==== INFORMATION ====

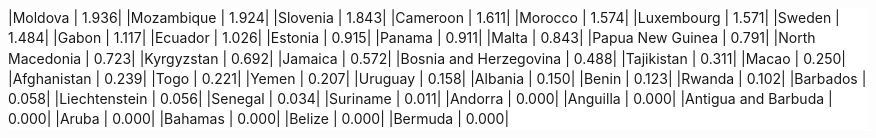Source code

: |Moldova                          |    1.936|
|Mozambique                       |    1.924|
|Slovenia                         |    1.843|
|Cameroon                         |    1.611|
|Morocco                          |    1.574|
|Luxembourg                       |    1.571|
|Sweden                           |    1.484|
|Gabon                            |    1.117|
|Ecuador                          |    1.026|
|Estonia                          |    0.915|
|Panama                           |    0.911|
|Malta                            |    0.843|
|Papua New Guinea                 |    0.791|
|North Macedonia                  |    0.723|
|Kyrgyzstan                       |    0.692|
|Jamaica                          |    0.572|
|Bosnia and Herzegovina           |    0.488|
|Tajikistan                       |    0.311|
|Macao                            |    0.250|
|Afghanistan                      |    0.239|
|Togo                             |    0.221|
|Yemen                            |    0.207|
|Uruguay                          |    0.158|
|Albania                          |    0.150|
|Benin                            |    0.123|
|Rwanda                           |    0.102|
|Barbados                         |    0.058|
|Liechtenstein                    |    0.056|
|Senegal                          |    0.034|
|Suriname                         |    0.011|
|Andorra                          |    0.000|
|Anguilla                         |    0.000|
|Antigua and Barbuda              |    0.000|
|Aruba                            |    0.000|
|Bahamas                          |    0.000|
|Belize                           |    0.000|
|Bermuda                          |    0.000|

====

* [TASK DIRECTIONS] Where the data contains images, drop them and print the rest exactly.

* [EXERCISE OUTPUT]
Source code

: |Moldova                          |    1.936|
|Mozambique                       |    1.924|
|Slovenia                         |    1.843|
|Cameroon                         |    1.611|
|Morocco                          |    1.574|
|Luxembourg                       |    1.571|
|Sweden                           |    1.484|
|Gabon                            |    1.117|
|Ecuador                          |    1.026|
|Estonia                          |    0.915|
|Panama                           |    0.911|
|Malta                            |    0.843|
|Papua New Guinea                 |    0.791|
|North Macedonia                  |    0.723|
|Kyrgyzstan                       |    0.692|
|Jamaica                          |    0.572|
|Bosnia and Herzegovina           |    0.488|
|Tajikistan                       |    0.311|
|Macao                            |    0.250|
|Afghanistan                      |    0.239|
|Togo                             |    0.221|
|Yemen                            |    0.207|
|Uruguay                          |    0.158|
|Albania                          |    0.150|
|Benin                            |    0.123|
|Rwanda                           |    0.102|
|Barbados                         |    0.058|
|Liechtenstein                    |    0.056|
|Senegal                          |    0.034|
|Suriname                         |    0.011|
|Andorra                          |    0.000|
|Anguilla                         |    0.000|
|Antigua and Barbuda              |    0.000|
|Aruba                            |    0.000|
|Bahamas                          |    0.000|
|Belize                           |    0.000|
|Bermuda                          |    0.000|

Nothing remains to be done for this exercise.